MCP guide – something I came across months ago (composio.dev)

🤖 AI Summary
Model Context Protocol (MCP) is an open, client-server protocol that standardizes how applications expose context, tools and data to LLMs so agents can perform real-world, multi-step workflows reliably. Instead of stuffing logic into brittle prompts or bespoke function-calls for each app, MCP servers expose capabilities (tools), data (resources identified by URIs like file:/// or postgres://), and reusable prompts over a JSON‑RPC interface.
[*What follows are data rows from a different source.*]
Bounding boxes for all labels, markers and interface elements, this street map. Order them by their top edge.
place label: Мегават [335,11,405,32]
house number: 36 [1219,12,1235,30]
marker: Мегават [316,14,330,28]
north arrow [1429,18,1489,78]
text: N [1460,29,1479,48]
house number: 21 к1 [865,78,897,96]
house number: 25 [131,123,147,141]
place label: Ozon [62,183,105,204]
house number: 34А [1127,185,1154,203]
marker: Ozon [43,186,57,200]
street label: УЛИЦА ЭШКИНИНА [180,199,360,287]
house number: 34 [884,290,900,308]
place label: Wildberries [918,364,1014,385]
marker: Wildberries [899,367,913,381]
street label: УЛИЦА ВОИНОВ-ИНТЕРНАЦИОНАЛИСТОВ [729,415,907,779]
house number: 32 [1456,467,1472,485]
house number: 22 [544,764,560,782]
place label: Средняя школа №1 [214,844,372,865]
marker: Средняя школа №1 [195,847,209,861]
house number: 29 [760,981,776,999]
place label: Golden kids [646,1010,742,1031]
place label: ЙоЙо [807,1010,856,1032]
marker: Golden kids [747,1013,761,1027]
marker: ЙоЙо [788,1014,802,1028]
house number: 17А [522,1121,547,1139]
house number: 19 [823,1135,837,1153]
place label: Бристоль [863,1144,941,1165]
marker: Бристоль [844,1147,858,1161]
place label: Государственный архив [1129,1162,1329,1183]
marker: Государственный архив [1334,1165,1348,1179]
MCP clients (e.g., Cursor, Claude Desktop) request available capabilities, present them to the model, relay tool invocations back to servers, and handle auth, letting an LLM say “reschedule meetings with Alice” and then use list-events → edit-resource → update-events-from-resource in a controlled sequence. Technically, MCP separates concerns across three layers—Model↔Context (instructions and working memory), Context↔Protocol (structured state and step handling), Protocol↔Tools (standardized action APIs)—so models remain the “thinker” and tools the “doers.” That reduces hallucinations, enables durable multi-step chains and cross-vendor portability (swap GPT, Claude or Gemini without rewriting all integrations). Practical implications: one AI can plug into thousands of apps (Gmail, Notion, Slack, Salesforce) if MCP servers exist, enabling more reliable agent automation. It’s not a silver bullet—MCP requires server implementations per service, careful auth/security design, and the protocol is still evolving—but it’s a major step toward scalable, maintainable AI agents that actually get things done.